I’ll update the itinerary later today. (Also, this would be a great day for Chicagolanders to take off work and become official hangers-on. We should have space for three of you in the car.)

Edited late Tuesday afternoon: As promised, the itinerary is updated.

Original comments…

Levi: I have to admit to proposing this addition to Jim with a bit of trepidation. I really do think that ending the trip with a two-city twinbill will answer, once and for all, whether I can possibly get tired of baseball.

There goes the smuggling operation

From the “Returning to the United States” portion of AAA’s “U.S.-Canada Border Information” handout: “Articles considered detrimental to the general welfare of the United States are prohibited entry. These include narcotics and dangerous drugs, drug paraphernalia, obscene articles and publications, seditious or treasonable matter, lottery tickets, hazardous articles (e.g. fireworks, dangerous toys, toxic or poisonous substances) and switchblade knives.”

Lottery tickets are detrimental to the general welfare of the United States? Have the various states been notified of this fact? Many of them seem to be depending on the sale of lottery tickets for a major portion of their budgets. (Hmm, maybe they specifically mean Canadian lottery tickets are detrimental to the general welfare of the United States.)

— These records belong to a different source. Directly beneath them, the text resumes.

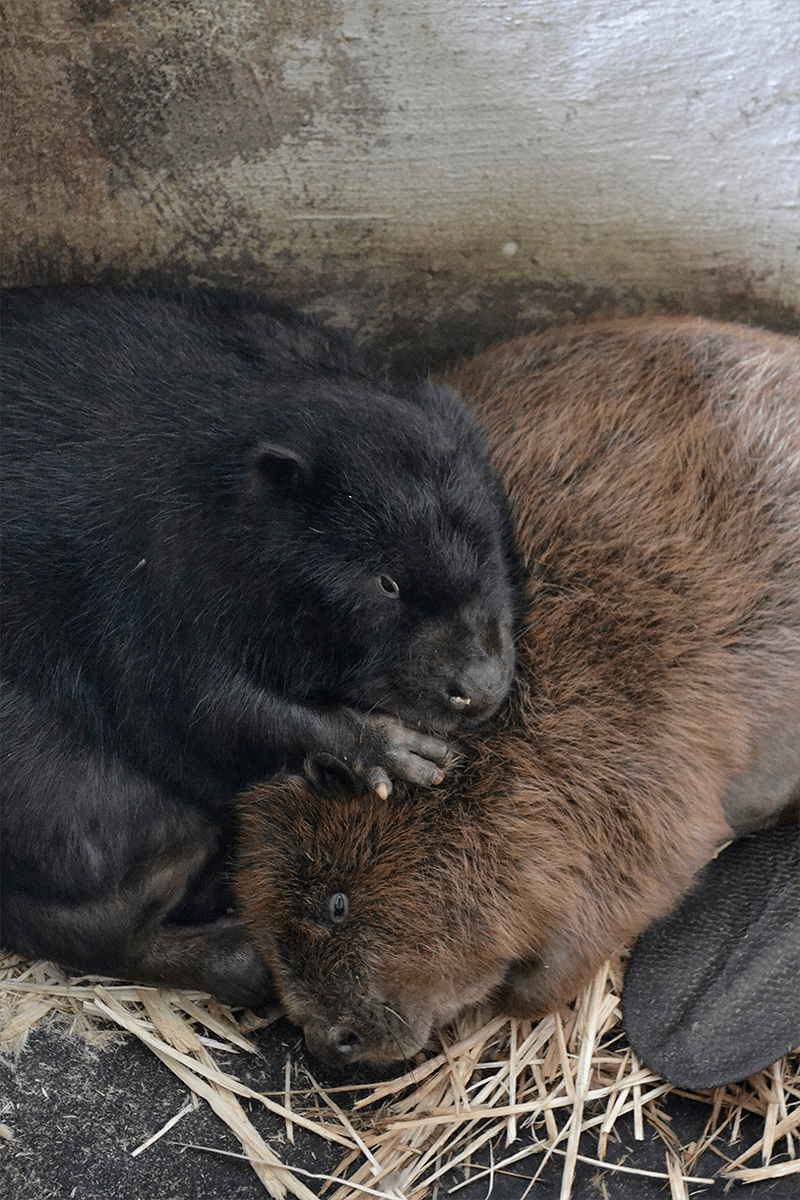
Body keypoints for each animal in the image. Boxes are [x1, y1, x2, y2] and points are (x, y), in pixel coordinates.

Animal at [0, 283, 515, 1003]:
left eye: (486, 537)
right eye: (386, 582)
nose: (481, 686)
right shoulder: (152, 575)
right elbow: (205, 709)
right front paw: (404, 754)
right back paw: (242, 957)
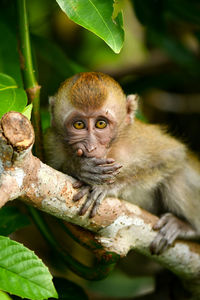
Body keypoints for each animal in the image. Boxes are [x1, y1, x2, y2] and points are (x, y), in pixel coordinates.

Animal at [45, 71, 200, 254]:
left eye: (101, 123)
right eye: (79, 125)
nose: (90, 147)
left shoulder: (138, 139)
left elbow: (172, 156)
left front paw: (110, 186)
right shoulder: (52, 143)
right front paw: (80, 168)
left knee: (179, 171)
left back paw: (187, 227)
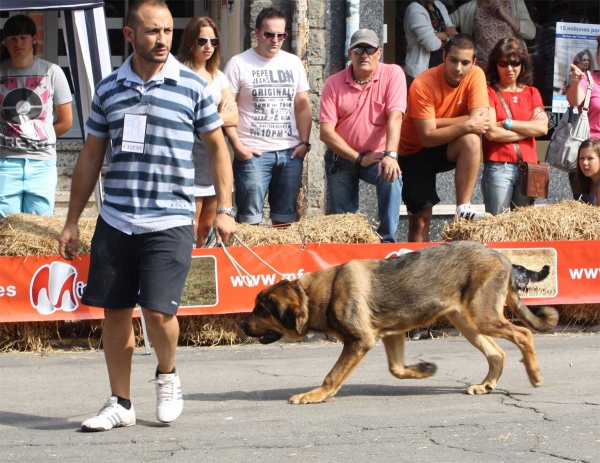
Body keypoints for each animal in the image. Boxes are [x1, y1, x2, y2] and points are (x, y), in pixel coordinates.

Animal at [239, 241, 556, 404]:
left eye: (261, 310)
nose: (241, 326)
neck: (311, 295)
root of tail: (503, 257)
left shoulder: (359, 341)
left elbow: (332, 375)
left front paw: (315, 395)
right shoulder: (391, 333)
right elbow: (396, 369)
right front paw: (423, 370)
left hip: (482, 316)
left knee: (523, 334)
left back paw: (535, 375)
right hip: (468, 322)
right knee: (497, 353)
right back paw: (486, 385)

I guess this means we won’t be able to blow any remaining Canadian cash on lottery tickets near the border. Guess we’ll instead have to stock up on candy that’s not available in the U.S., including Nestle Smarties and Aero bars. (Because we’ll be in Canada less than 48 hours, we’ll be able to bring back up to $400 worth of candy, or anything other than lottery tickets. If we wind with anywhere near $400 worth of Canadian money with which to buy candy, it will either mean an ATM went crazy somewhere or we were surprisingly successful buskers.)

Original comments…

Levi: Jim, if you buy anything in Canadia, the terrorists win.

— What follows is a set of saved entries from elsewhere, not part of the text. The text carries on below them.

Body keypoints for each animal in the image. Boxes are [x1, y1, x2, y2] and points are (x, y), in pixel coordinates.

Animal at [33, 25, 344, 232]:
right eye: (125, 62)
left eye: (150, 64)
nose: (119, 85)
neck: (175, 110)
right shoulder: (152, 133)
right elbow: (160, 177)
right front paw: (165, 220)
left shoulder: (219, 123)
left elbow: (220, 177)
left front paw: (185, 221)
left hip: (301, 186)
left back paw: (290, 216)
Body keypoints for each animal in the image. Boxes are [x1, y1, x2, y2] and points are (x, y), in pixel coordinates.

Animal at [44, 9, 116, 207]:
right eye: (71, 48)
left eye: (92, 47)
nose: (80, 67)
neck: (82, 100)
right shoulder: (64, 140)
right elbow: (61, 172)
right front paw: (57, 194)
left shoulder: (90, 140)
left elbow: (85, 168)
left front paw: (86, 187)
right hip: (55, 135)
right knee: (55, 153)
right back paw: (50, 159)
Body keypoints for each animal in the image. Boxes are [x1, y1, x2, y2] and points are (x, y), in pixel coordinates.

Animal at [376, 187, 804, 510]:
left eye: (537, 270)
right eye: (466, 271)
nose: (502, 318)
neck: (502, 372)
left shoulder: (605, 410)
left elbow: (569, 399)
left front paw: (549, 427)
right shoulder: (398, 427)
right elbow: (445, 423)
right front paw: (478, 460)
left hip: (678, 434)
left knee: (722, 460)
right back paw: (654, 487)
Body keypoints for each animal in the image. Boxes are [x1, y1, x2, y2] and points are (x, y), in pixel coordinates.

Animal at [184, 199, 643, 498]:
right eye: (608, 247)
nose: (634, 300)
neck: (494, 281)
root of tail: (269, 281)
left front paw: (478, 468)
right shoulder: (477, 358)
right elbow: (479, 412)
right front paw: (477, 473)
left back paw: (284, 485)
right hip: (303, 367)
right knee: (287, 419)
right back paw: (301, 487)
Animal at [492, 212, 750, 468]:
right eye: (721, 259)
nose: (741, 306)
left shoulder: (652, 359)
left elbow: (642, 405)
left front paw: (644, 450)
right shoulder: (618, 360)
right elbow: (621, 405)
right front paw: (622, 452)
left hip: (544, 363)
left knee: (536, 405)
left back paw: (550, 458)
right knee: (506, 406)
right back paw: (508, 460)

maura: you can buy aero bars at the deli around the corner from my apartment.

Jim: Along with poutine, Kraft Dinner, caffeine-free Mountain Dew, and Anne Murray CDs?

(Yes, yes, I know Kraft Dinner is readily available in the U.S. under the name Kraft Macaroni and Cheese, or, if you prefer, Cheese and Macaroni. Leave it to the Canadians to just assume that dinner will involve macaroni and cheese.)

Levi: Also, $400 Canadian is equal to about $.28-$.35 American, depending on the prevailing exchange rates. We just might end up with that much money.

Jason: Don’t forget to pick up some ketchup-flavored potato chips.

On second thought, I think you’ve tried them before, so, forget it, after all.